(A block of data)
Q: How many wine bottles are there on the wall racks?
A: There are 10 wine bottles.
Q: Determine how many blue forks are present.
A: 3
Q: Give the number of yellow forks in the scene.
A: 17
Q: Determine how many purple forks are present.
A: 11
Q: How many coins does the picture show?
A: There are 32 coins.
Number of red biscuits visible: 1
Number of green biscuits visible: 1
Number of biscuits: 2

---

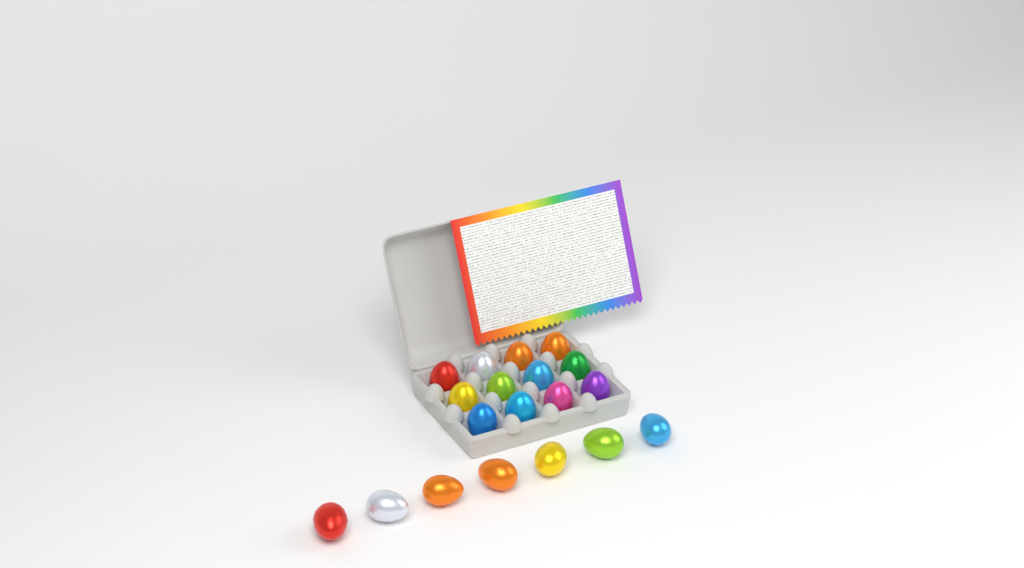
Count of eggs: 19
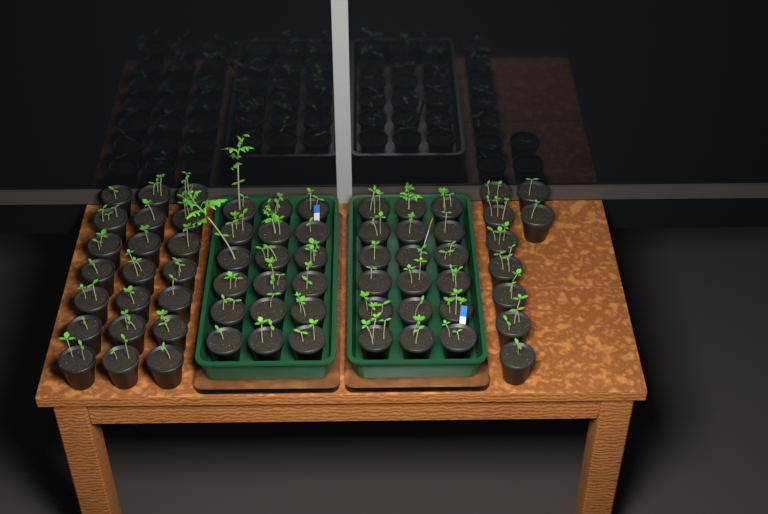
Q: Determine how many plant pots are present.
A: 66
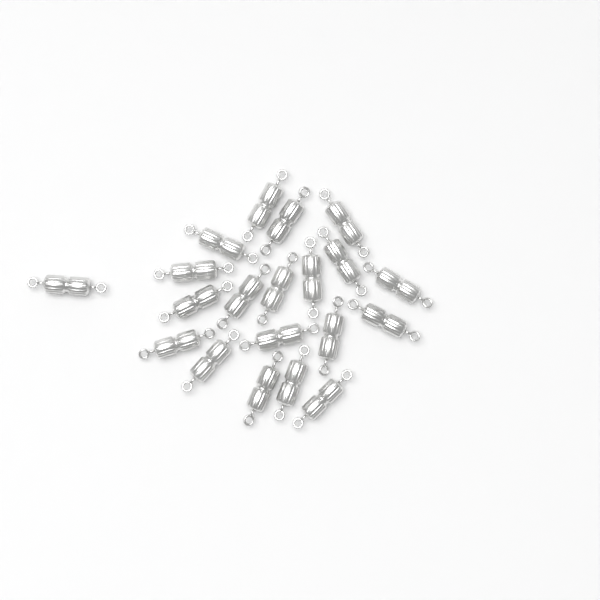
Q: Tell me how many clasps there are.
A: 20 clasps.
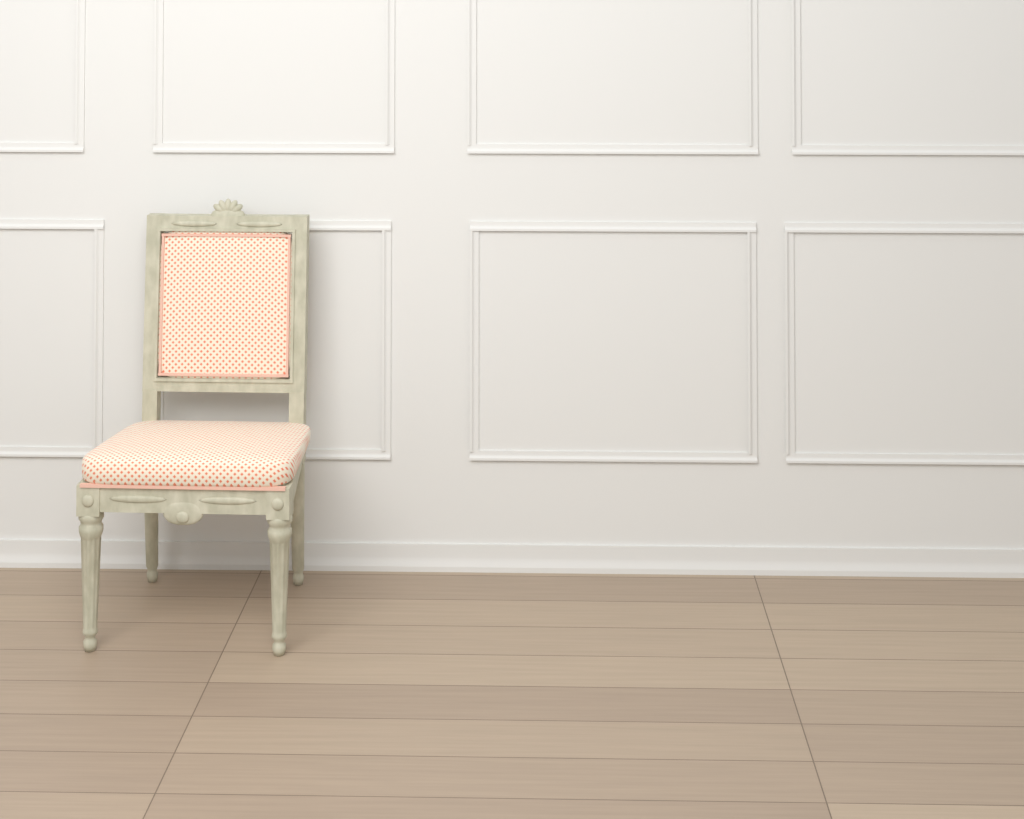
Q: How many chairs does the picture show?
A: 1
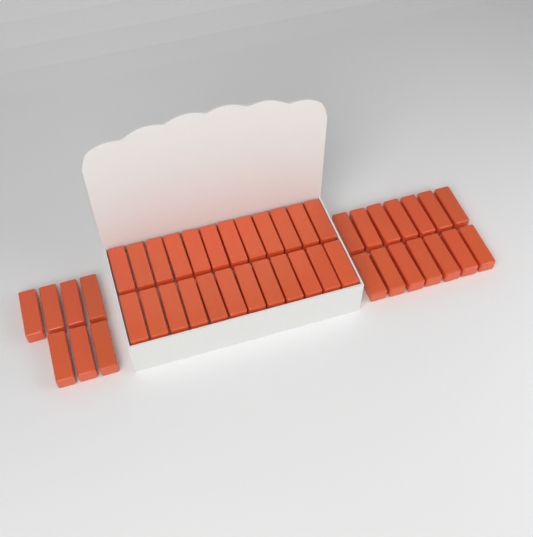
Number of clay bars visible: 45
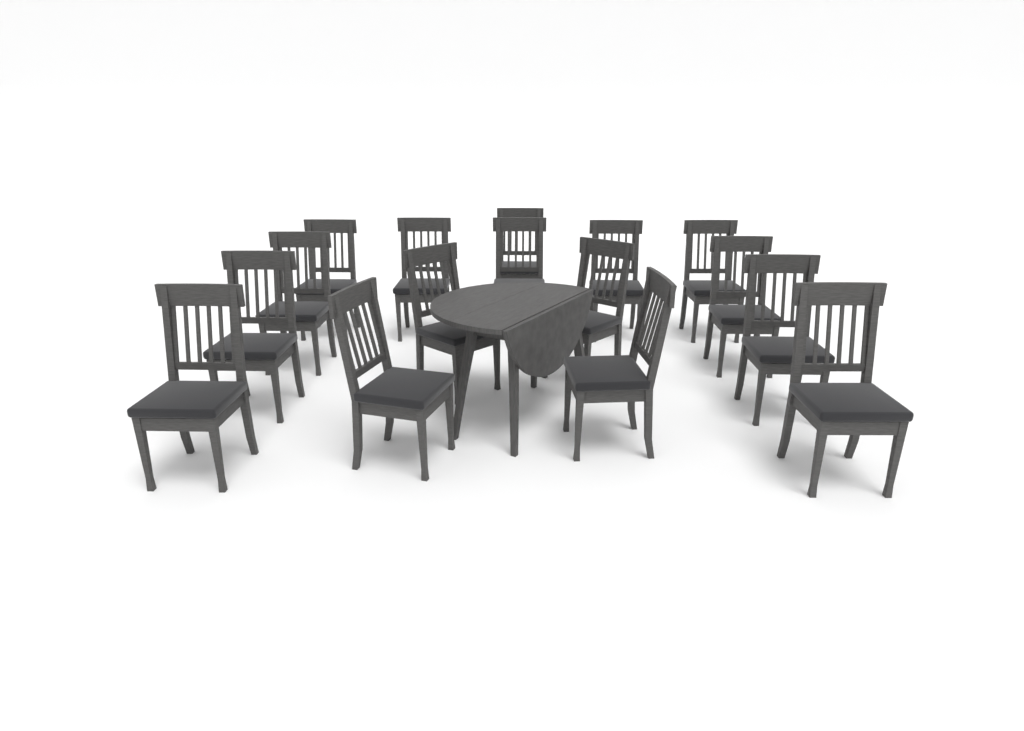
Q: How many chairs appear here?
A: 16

◆ **Aim of the exercise**
Count the lines of the records that contain the string "Determine", with case taken into account, and reply with the number alone.

◆ **Response below**
3